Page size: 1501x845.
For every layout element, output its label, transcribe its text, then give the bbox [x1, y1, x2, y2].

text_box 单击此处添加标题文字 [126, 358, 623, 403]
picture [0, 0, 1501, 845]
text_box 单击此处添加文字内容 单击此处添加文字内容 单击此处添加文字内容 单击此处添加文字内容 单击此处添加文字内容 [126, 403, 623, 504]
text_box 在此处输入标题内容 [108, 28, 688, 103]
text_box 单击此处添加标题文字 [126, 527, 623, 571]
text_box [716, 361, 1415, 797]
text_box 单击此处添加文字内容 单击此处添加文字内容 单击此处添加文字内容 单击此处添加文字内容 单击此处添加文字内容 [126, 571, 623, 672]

==

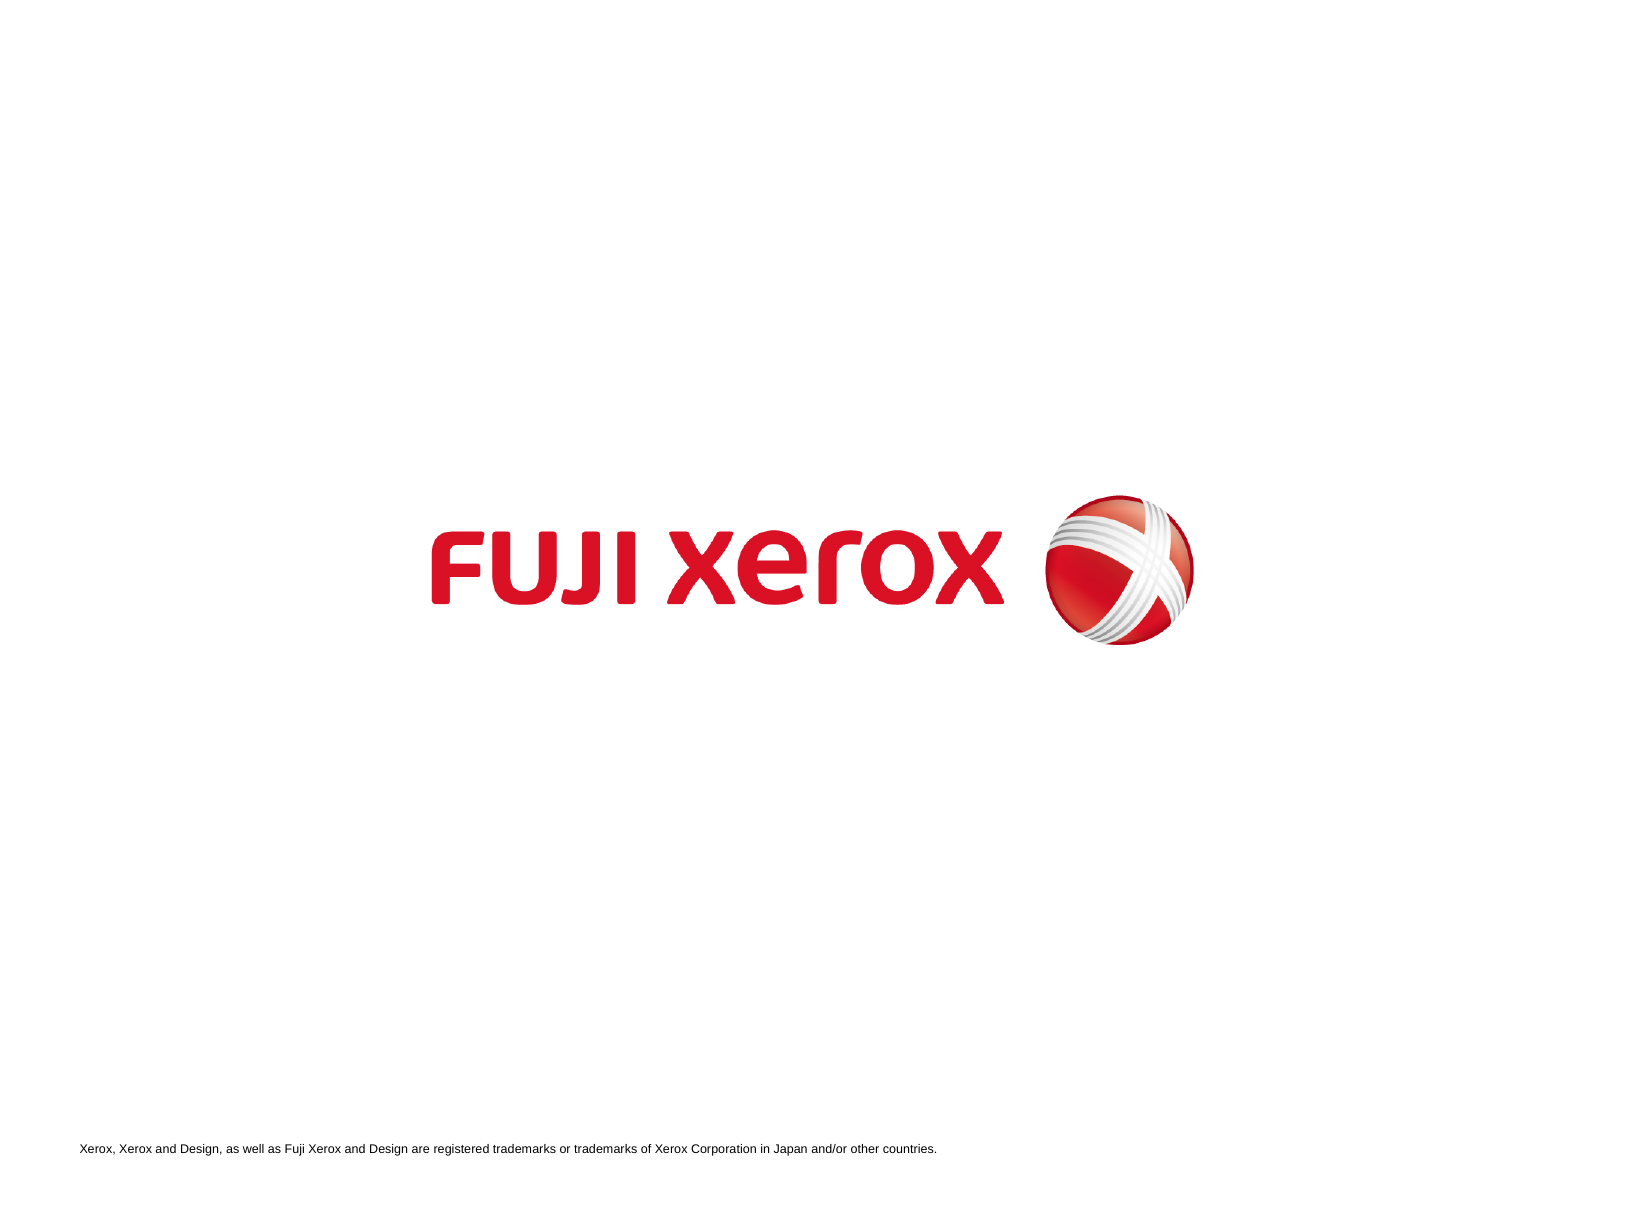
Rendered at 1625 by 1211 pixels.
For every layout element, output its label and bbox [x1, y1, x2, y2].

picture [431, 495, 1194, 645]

* * *

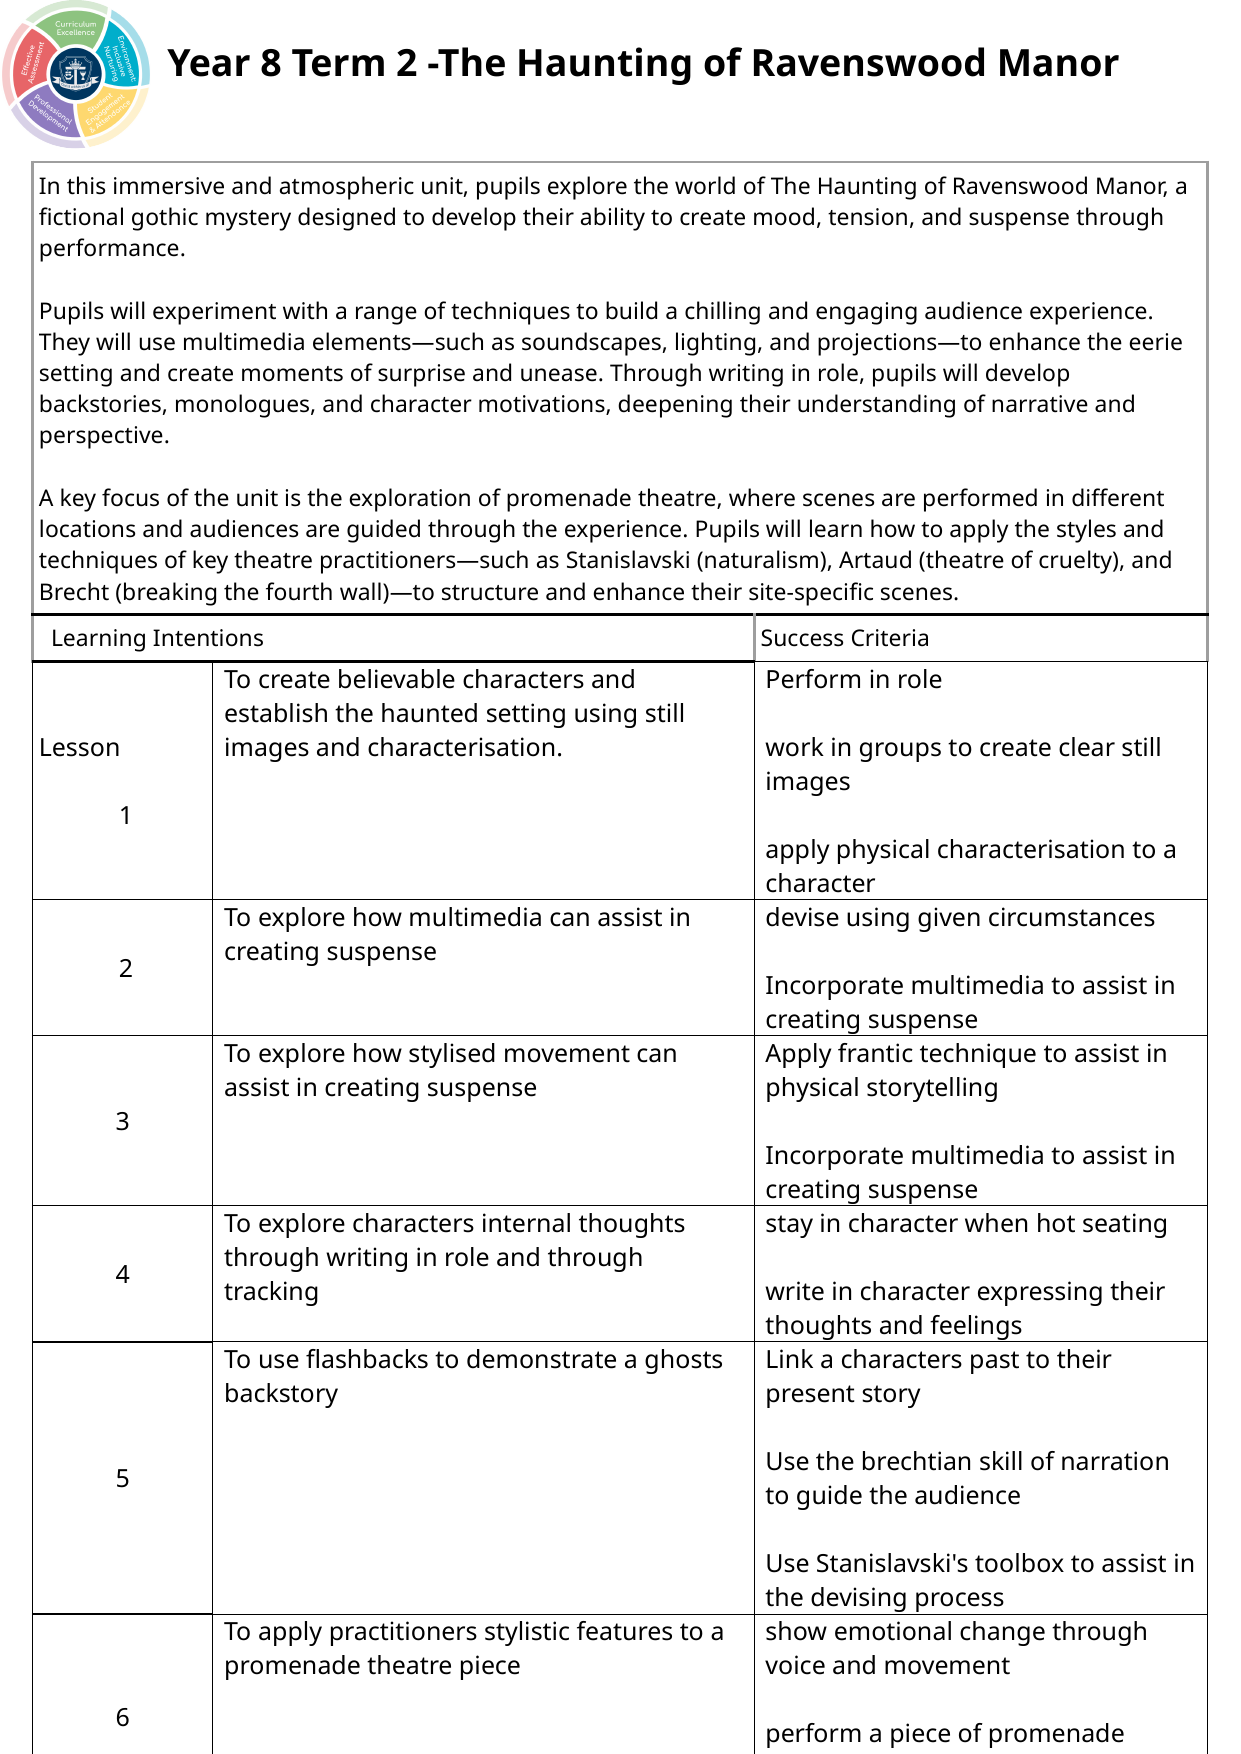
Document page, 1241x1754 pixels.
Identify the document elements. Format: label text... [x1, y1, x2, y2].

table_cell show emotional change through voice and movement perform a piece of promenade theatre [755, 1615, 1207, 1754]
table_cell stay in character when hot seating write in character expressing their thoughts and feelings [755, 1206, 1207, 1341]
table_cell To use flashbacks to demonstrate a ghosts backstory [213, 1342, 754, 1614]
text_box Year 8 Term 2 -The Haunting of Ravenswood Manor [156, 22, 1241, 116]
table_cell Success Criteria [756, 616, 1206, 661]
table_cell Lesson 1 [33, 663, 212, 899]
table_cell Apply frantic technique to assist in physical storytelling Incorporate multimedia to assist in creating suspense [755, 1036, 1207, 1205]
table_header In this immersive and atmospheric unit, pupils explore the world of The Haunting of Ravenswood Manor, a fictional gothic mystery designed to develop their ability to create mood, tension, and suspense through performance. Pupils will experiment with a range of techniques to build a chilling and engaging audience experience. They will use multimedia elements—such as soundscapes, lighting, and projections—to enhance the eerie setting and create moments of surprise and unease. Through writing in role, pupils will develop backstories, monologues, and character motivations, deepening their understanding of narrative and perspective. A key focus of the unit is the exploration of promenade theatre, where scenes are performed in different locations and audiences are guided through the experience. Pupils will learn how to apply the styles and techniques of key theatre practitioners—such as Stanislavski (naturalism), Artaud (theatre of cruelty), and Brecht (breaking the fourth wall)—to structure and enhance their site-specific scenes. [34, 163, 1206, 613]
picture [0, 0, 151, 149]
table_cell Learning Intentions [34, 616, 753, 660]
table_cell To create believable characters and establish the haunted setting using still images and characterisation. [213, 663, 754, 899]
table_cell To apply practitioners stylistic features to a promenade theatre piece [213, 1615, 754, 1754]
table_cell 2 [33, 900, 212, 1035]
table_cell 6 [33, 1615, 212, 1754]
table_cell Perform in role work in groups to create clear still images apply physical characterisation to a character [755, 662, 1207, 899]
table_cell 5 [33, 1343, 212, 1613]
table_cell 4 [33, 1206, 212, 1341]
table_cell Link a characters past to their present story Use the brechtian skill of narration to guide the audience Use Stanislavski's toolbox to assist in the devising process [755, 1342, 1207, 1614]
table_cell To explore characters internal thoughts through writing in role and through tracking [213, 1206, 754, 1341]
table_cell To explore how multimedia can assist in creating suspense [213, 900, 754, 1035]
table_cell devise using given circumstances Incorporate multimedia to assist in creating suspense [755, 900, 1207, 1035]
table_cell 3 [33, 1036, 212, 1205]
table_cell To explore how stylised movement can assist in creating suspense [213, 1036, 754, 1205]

REQUEST:
Give only a number, the count of lines above that include the string "pixels".

SOLUTION:
2